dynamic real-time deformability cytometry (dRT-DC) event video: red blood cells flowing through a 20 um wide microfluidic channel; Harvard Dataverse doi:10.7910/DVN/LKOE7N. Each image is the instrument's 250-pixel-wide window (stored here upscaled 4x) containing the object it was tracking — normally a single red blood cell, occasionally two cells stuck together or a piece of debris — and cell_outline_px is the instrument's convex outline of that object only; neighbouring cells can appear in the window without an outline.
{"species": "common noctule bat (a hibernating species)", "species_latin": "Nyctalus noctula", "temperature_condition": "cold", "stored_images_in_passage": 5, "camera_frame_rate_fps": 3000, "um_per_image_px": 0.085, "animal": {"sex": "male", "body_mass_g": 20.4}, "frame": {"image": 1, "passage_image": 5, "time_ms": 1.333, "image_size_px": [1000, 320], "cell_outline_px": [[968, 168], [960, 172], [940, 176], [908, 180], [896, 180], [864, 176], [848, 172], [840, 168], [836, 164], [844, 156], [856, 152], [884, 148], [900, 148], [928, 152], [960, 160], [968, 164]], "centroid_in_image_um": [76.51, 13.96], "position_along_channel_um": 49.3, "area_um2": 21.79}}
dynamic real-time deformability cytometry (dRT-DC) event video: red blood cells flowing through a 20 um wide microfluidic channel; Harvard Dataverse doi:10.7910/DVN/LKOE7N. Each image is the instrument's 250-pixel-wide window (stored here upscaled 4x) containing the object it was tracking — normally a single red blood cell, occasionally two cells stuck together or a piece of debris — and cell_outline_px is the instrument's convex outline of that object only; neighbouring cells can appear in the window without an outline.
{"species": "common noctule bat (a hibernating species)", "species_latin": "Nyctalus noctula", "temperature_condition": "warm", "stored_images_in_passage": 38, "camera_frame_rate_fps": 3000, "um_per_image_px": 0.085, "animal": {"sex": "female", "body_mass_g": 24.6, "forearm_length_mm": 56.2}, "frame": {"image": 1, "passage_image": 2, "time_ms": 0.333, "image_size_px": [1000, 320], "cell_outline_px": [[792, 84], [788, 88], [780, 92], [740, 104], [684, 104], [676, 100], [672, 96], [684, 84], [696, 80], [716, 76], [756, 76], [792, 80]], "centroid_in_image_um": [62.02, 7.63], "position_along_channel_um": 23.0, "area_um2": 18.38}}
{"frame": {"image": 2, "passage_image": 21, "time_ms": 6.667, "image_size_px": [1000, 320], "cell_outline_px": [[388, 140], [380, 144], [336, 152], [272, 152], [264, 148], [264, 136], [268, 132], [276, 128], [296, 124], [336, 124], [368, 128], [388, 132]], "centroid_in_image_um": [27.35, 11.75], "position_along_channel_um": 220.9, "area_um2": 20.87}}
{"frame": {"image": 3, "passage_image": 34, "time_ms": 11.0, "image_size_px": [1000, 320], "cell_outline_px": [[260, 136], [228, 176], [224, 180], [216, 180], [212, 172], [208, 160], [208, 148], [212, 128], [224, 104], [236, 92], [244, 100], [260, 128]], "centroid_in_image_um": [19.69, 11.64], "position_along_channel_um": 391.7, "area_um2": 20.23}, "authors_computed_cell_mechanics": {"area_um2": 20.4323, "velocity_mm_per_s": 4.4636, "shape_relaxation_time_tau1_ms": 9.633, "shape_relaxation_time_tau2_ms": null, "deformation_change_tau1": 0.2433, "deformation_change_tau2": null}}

#####

## Your task:
Print out every entry, keeping each one exact.

## Written reply:
dynamic real-time deformability cytometry (dRT-DC) event video: red blood cells flowing through a 20 um wide microfluidic channel; Harvard Dataverse doi:10.7910/DVN/LKOE7N. Each image is the instrument's 250-pixel-wide window (stored here upscaled 4x) containing the object it was tracking — normally a single red blood cell, occasionally two cells stuck together or a piece of debris — and cell_outline_px is the instrument's convex outline of that object only; neighbouring cells can appear in the window without an outline.
{"species": "common noctule bat (a hibernating species)", "species_latin": "Nyctalus noctula", "temperature_condition": "cold", "stored_images_in_passage": 5, "camera_frame_rate_fps": 3000, "um_per_image_px": 0.085, "animal": {"sex": "male", "body_mass_g": 20.4}, "frame": {"image": 1, "passage_image": 5, "time_ms": 1.333, "image_size_px": [1000, 320], "cell_outline_px": [[968, 168], [960, 172], [940, 176], [908, 180], [896, 180], [864, 176], [848, 172], [840, 168], [836, 164], [844, 156], [856, 152], [884, 148], [900, 148], [928, 152], [960, 160], [968, 164]], "centroid_in_image_um": [76.51, 13.96], "position_along_channel_um": 49.3, "area_um2": 21.79}}
dynamic real-time deformability cytometry (dRT-DC) event video: red blood cells flowing through a 20 um wide microfluidic channel; Harvard Dataverse doi:10.7910/DVN/LKOE7N. Each image is the instrument's 250-pixel-wide window (stored here upscaled 4x) containing the object it was tracking — normally a single red blood cell, occasionally two cells stuck together or a piece of debris — and cell_outline_px is the instrument's convex outline of that object only; neighbouring cells can appear in the window without an outline.
{"species": "common noctule bat (a hibernating species)", "species_latin": "Nyctalus noctula", "temperature_condition": "warm", "stored_images_in_passage": 38, "camera_frame_rate_fps": 3000, "um_per_image_px": 0.085, "animal": {"sex": "female", "body_mass_g": 24.6, "forearm_length_mm": 56.2}, "frame": {"image": 1, "passage_image": 2, "time_ms": 0.333, "image_size_px": [1000, 320], "cell_outline_px": [[792, 84], [788, 88], [780, 92], [740, 104], [684, 104], [676, 100], [672, 96], [684, 84], [696, 80], [716, 76], [756, 76], [792, 80]], "centroid_in_image_um": [62.02, 7.63], "position_along_channel_um": 23.0, "area_um2": 18.38}}
{"frame": {"image": 2, "passage_image": 21, "time_ms": 6.667, "image_size_px": [1000, 320], "cell_outline_px": [[388, 140], [380, 144], [336, 152], [272, 152], [264, 148], [264, 136], [268, 132], [276, 128], [296, 124], [336, 124], [368, 128], [388, 132]], "centroid_in_image_um": [27.35, 11.75], "position_along_channel_um": 220.9, "area_um2": 20.87}}
{"frame": {"image": 3, "passage_image": 34, "time_ms": 11.0, "image_size_px": [1000, 320], "cell_outline_px": [[260, 136], [228, 176], [224, 180], [216, 180], [212, 172], [208, 160], [208, 148], [212, 128], [224, 104], [236, 92], [244, 100], [260, 128]], "centroid_in_image_um": [19.69, 11.64], "position_along_channel_um": 391.7, "area_um2": 20.23}, "authors_computed_cell_mechanics": {"area_um2": 20.4323, "velocity_mm_per_s": 4.4636, "shape_relaxation_time_tau1_ms": 9.633, "shape_relaxation_time_tau2_ms": null, "deformation_change_tau1": 0.2433, "deformation_change_tau2": null}}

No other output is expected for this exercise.